ACTION ITEM >> Convert the part of the listing below that opens with the line containing "After each image, state" and closes with the line containing "dist [0.018229, -0.002271]" into a numbered list, omitting blank lines. Leave the pictures out of your answer.

DATASET ENTRIES >>
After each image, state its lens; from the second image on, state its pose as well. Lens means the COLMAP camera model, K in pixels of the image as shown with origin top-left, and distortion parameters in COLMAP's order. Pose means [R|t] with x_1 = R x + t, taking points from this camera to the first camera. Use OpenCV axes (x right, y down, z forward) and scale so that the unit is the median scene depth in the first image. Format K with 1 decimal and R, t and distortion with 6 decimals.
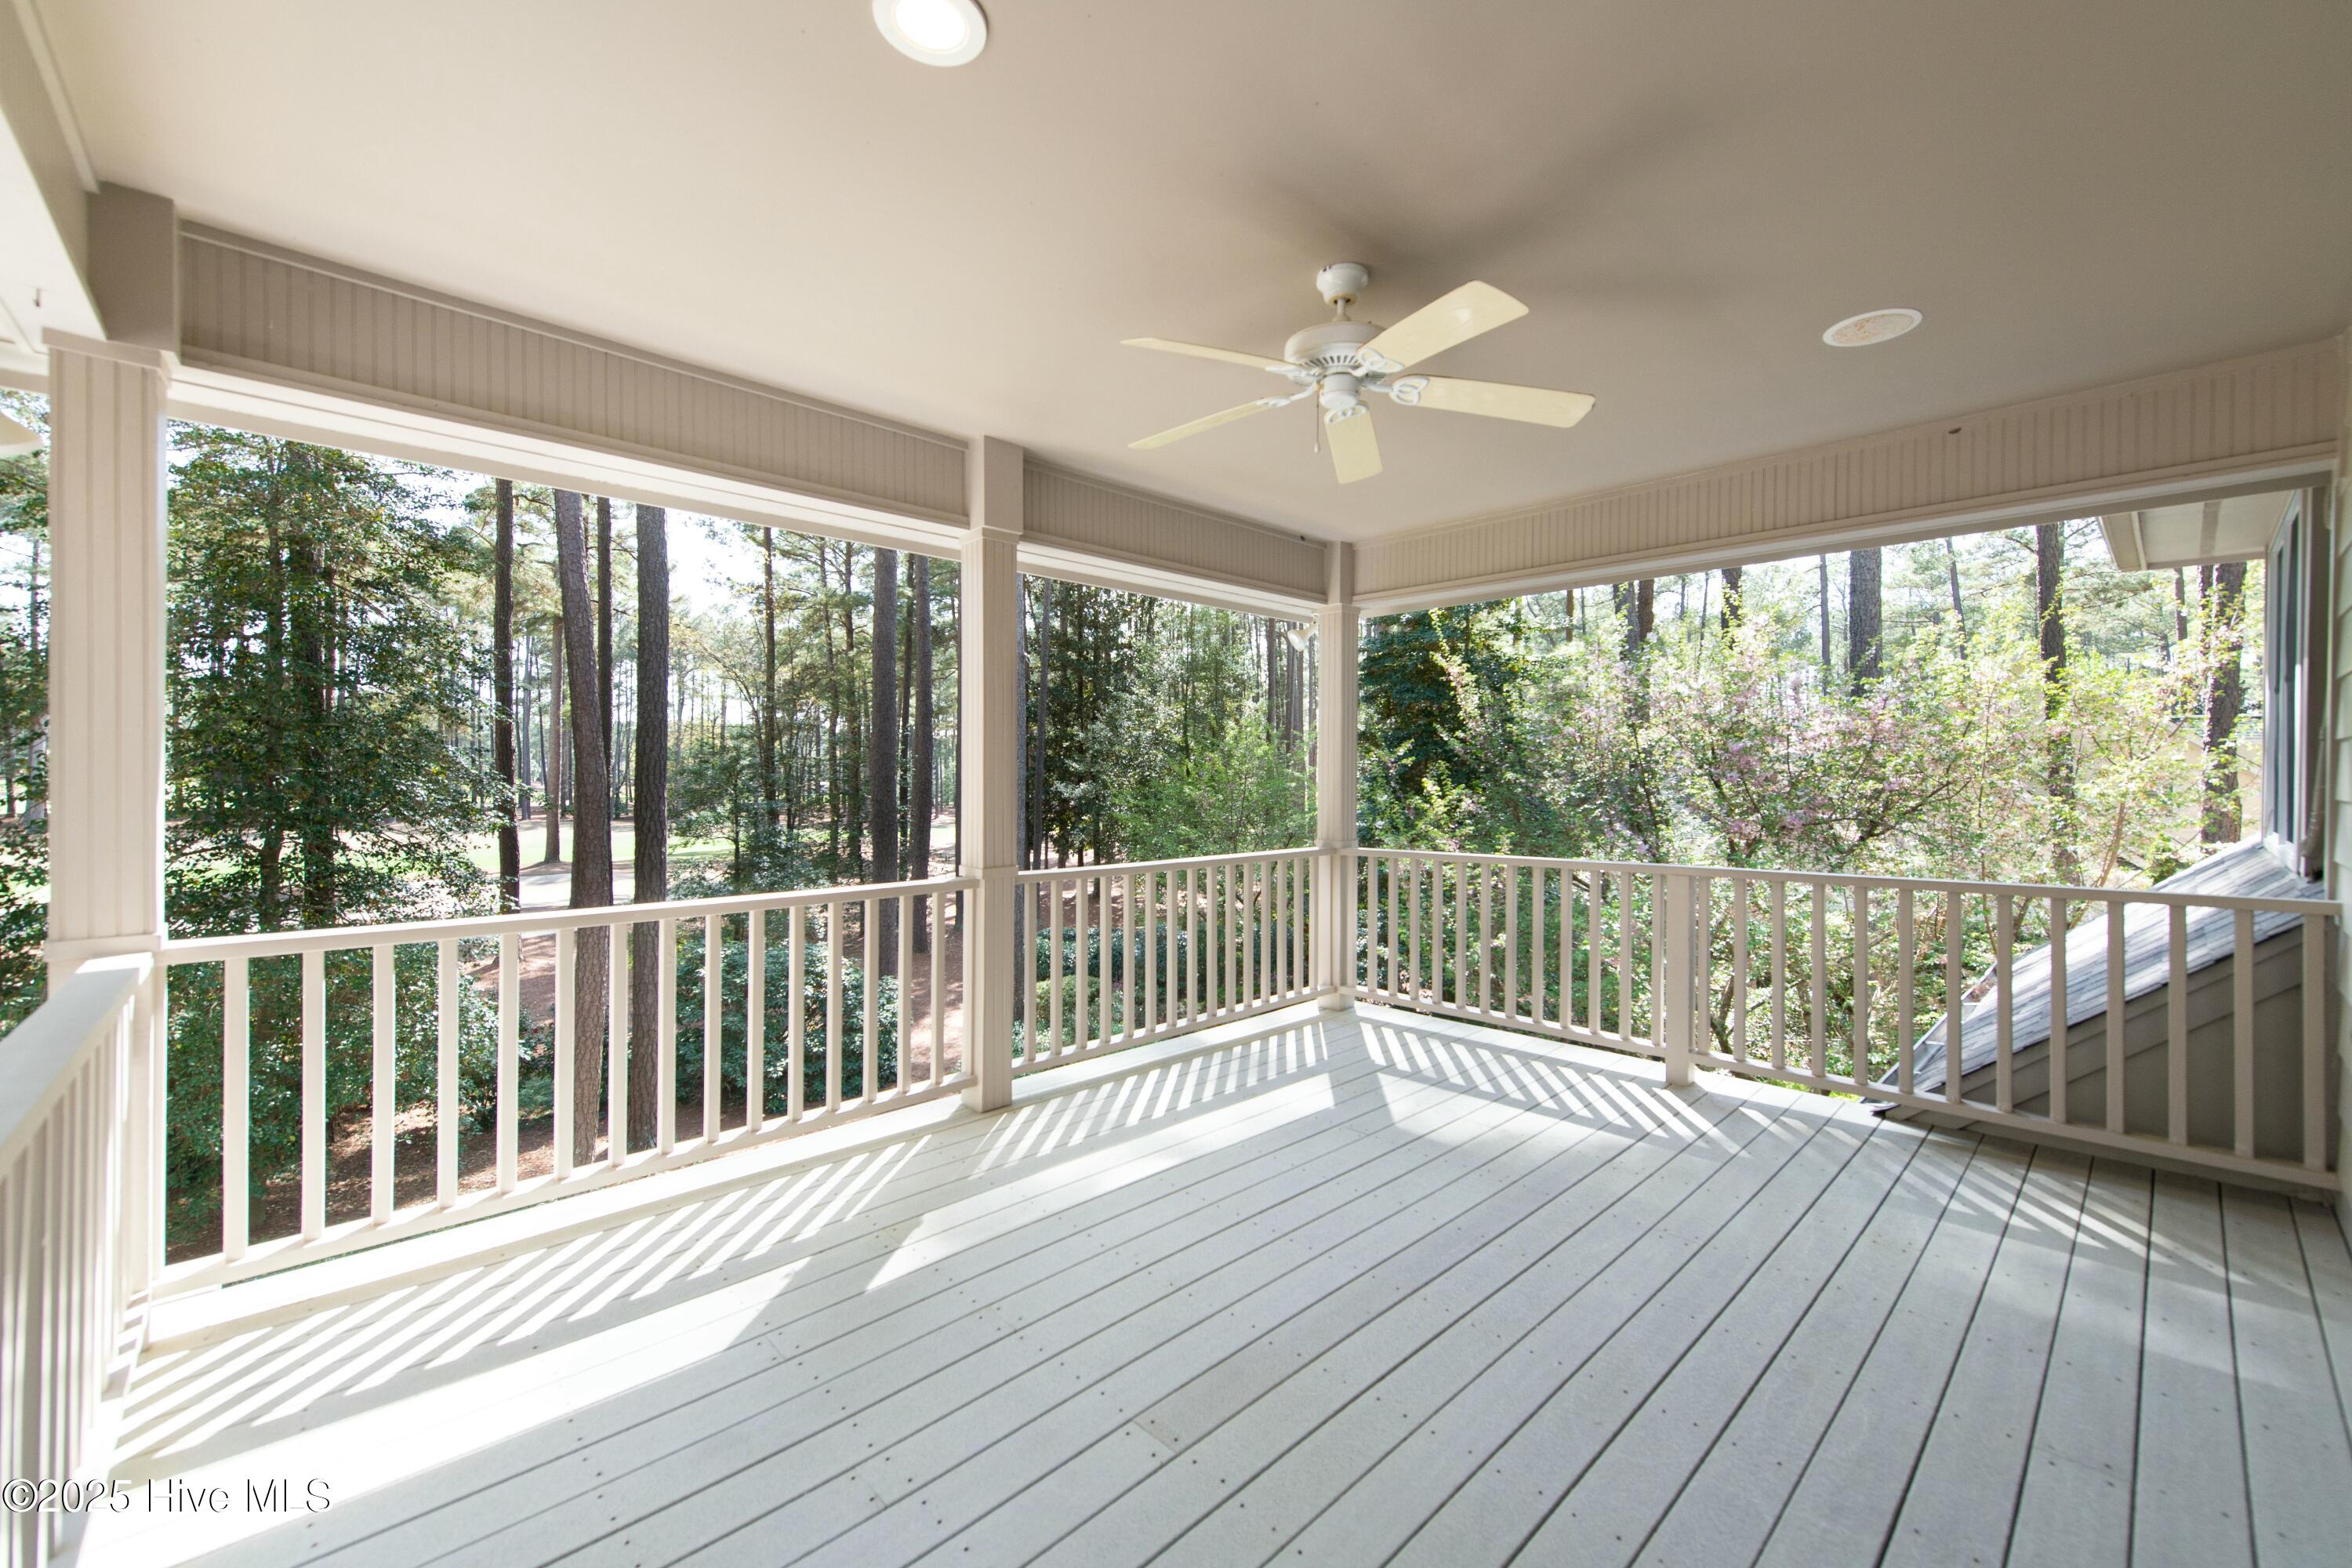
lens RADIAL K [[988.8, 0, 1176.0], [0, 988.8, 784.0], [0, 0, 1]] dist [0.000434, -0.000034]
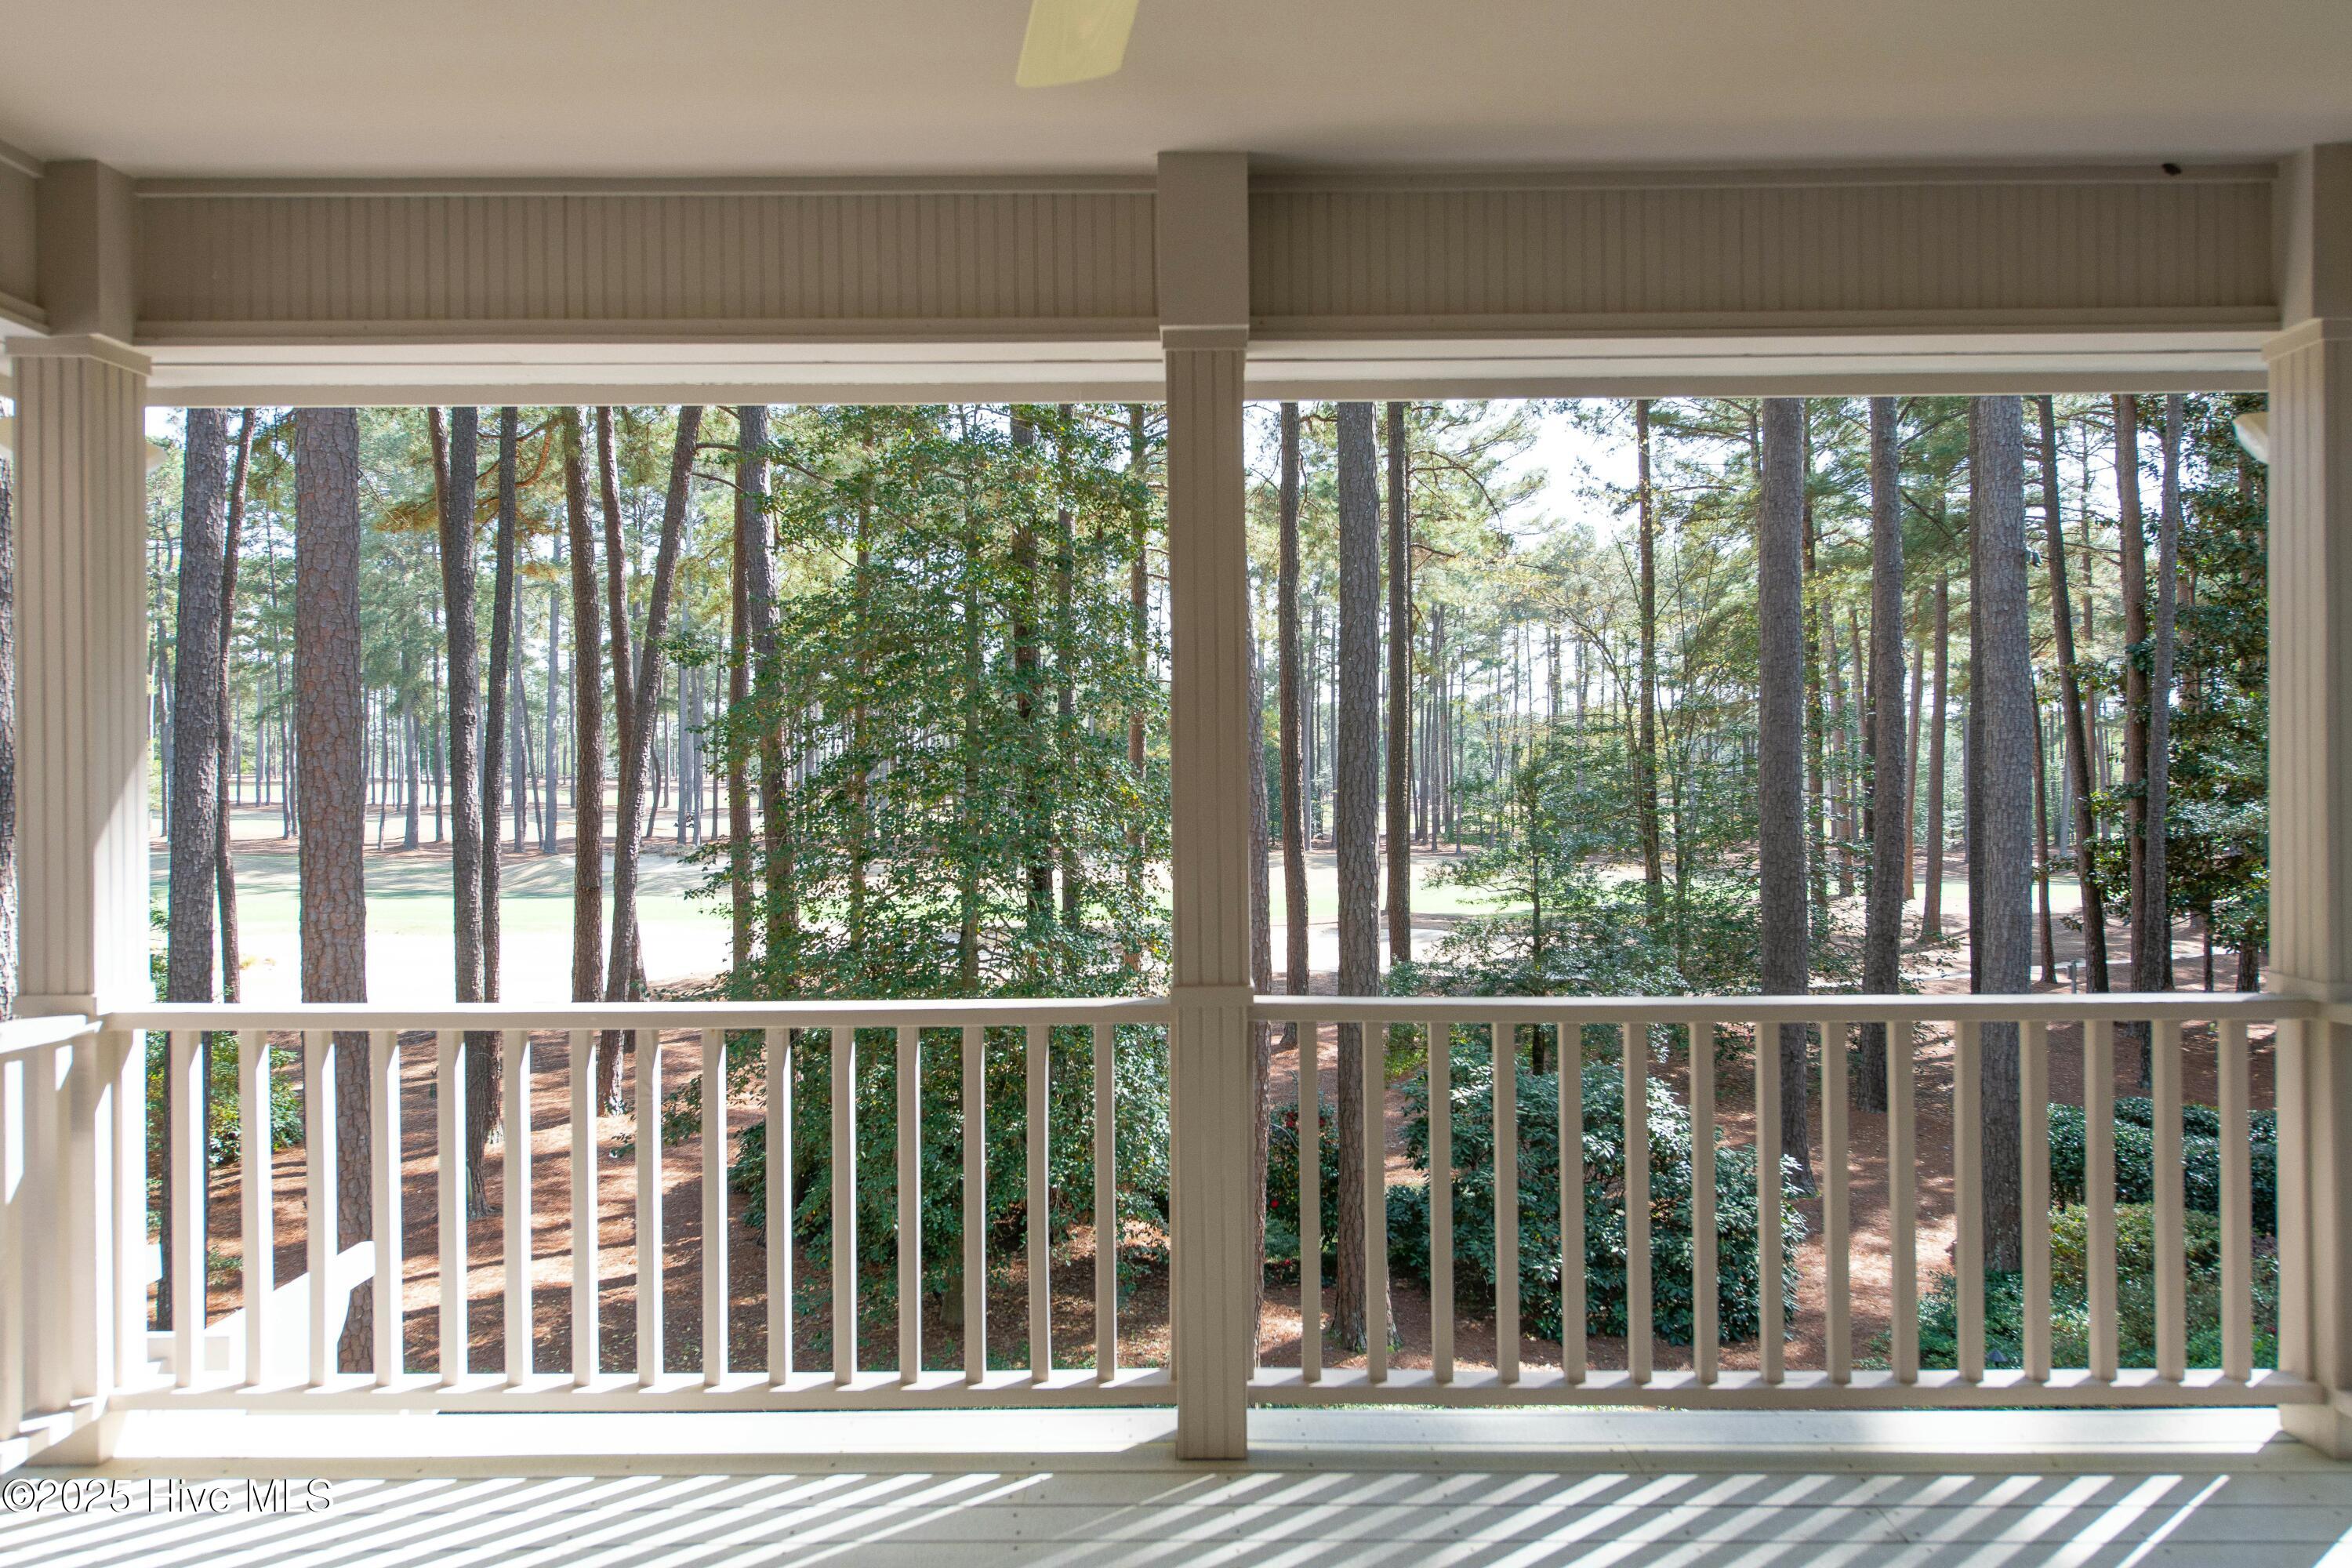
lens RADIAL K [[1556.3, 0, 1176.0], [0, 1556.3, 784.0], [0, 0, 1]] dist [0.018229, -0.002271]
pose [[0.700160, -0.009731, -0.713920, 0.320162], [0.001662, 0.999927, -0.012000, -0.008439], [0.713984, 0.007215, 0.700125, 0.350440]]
---
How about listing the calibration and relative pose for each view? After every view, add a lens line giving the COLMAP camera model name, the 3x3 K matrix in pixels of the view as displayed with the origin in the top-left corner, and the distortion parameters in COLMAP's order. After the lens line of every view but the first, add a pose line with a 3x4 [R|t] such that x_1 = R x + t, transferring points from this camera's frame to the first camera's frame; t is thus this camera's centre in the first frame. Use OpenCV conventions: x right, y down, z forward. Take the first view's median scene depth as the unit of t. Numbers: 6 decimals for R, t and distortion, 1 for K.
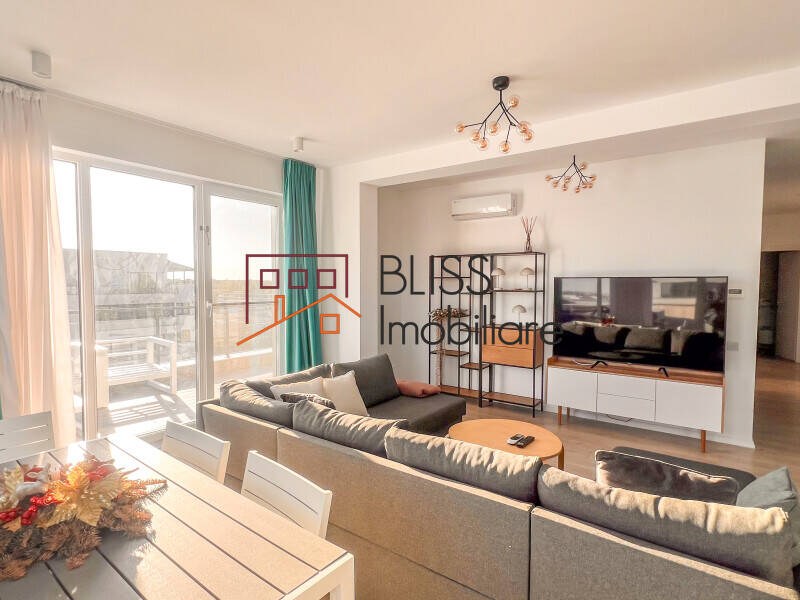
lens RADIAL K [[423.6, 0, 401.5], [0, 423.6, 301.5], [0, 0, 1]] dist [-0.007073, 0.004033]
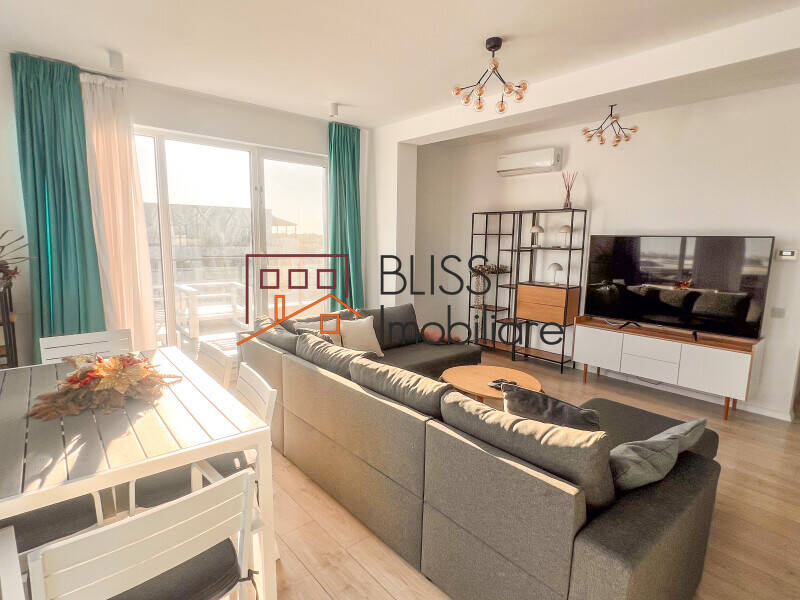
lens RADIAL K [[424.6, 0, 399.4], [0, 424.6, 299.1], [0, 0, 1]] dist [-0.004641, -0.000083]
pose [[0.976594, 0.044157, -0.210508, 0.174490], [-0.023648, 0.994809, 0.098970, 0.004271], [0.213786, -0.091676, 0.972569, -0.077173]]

EXPECTED OUTPUT >>
1. After each image, state its lens; from the second image on, state its pose as well. Lens means the COLMAP camera model, K in pixels of the image as shown with origin top-left, and distortion parameters in COLMAP's order. Pose means [R|t] with x_1 = R x + t, taking points from this camera to the first camera. Use OpenCV axes (x right, y down, z forward) and scale so that the unit is the median scene depth in the first image. Format K with 1 decimal and R, t and distortion with 6 decimals.
2. lens RADIAL K [[988.8, 0, 1176.0], [0, 988.8, 784.0], [0, 0, 1]] dist [0.000434, -0.000034]
3. lens RADIAL K [[1556.3, 0, 1176.0], [0, 1556.3, 784.0], [0, 0, 1]] dist [0.018229, -0.002271]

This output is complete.